MIT (the University not the new cop show on telly) have an excellent magazine called Technology Review. This article about the growth of surveillance technologies certainly got me thinking. "Ultimately," says the article, "surveillance will become so ubiquitous, networked, and searchable that unmonitored public space will effectively cease to exist."

it seems scary, but apparantly one of the most regular demands of MPs from constituents is to place more CCTV cameras around esp because of fears of child abduction. This is democracy, so why worry about it?

jackdalton jackdalton

Is it really democracy?
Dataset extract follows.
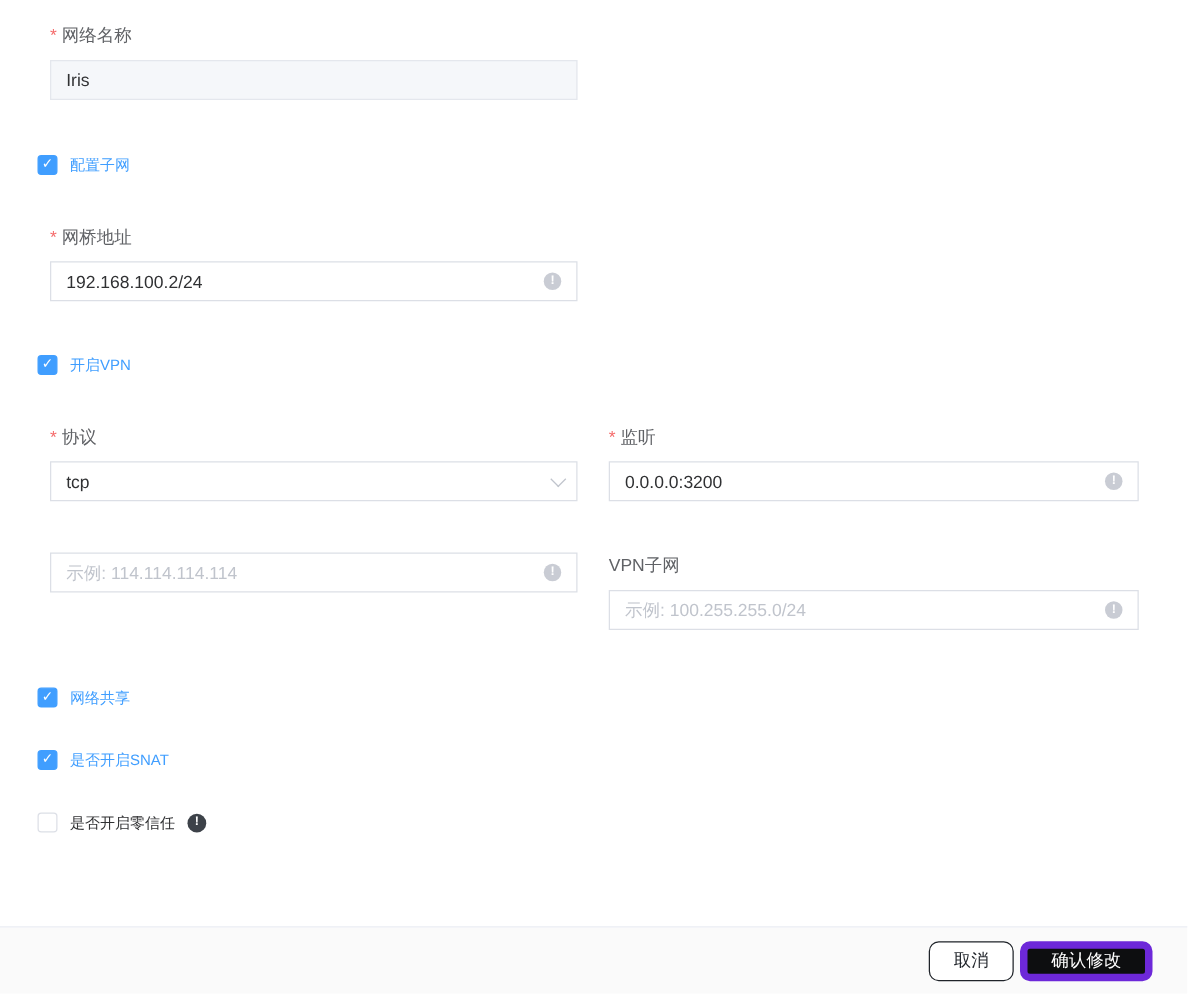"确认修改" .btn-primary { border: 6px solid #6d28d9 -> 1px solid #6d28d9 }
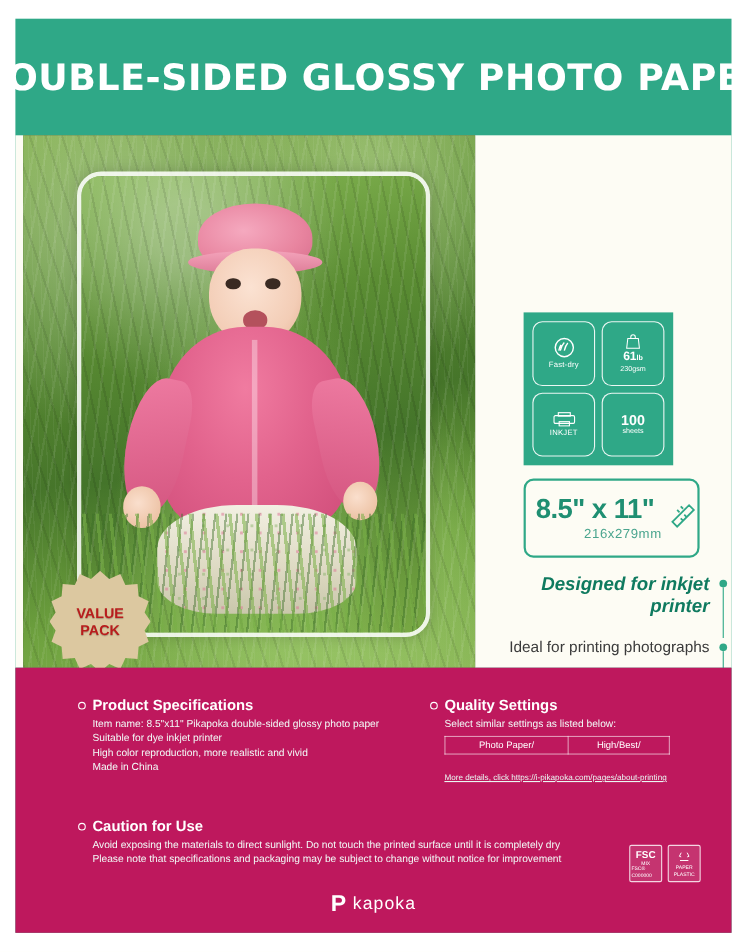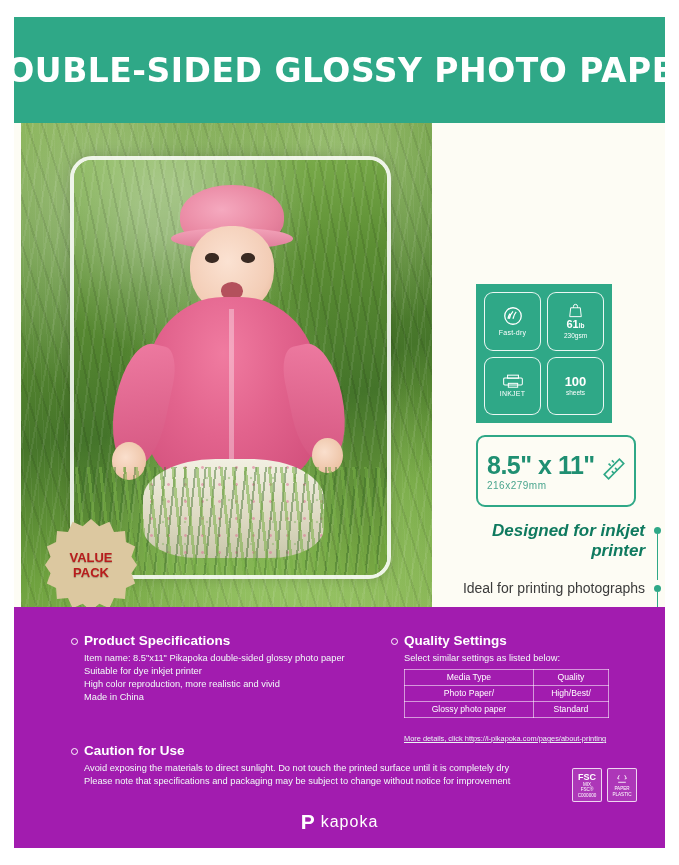"216x279mm" .size-sub { font-size: 10px -> 12px; margin-left: none -> 44px }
Or is it more about opinions being pushed in a public forum by those who understand lobbying? There's an ideological twist to this kind of thing that can be hard to counter-argue but there has to be a line between the private and the public, somewhere.

Paul Paul

It is also a classic case of people expecting their leaders to solve their problems for them, and politicians pretending that they can. In reality, by absolving people of the responsibility to tackle these issues for themselves, it tends to make the problem worse in the long-run. CCTV kills civic spirit and with it, in the long-run, democracy.

Luke Luke

democracy by its very design is there to be worried about. Need we mention the tyranny of the majority in the case of Nazism, or the current tyrannies of the minority of Bush and Blair; two democratic leaders, neither of whom can claim consent from the majority of their electorates.
It is civil rights that protect the agency of the individual. Democracy may represent choice, but it does not guarantee freedom.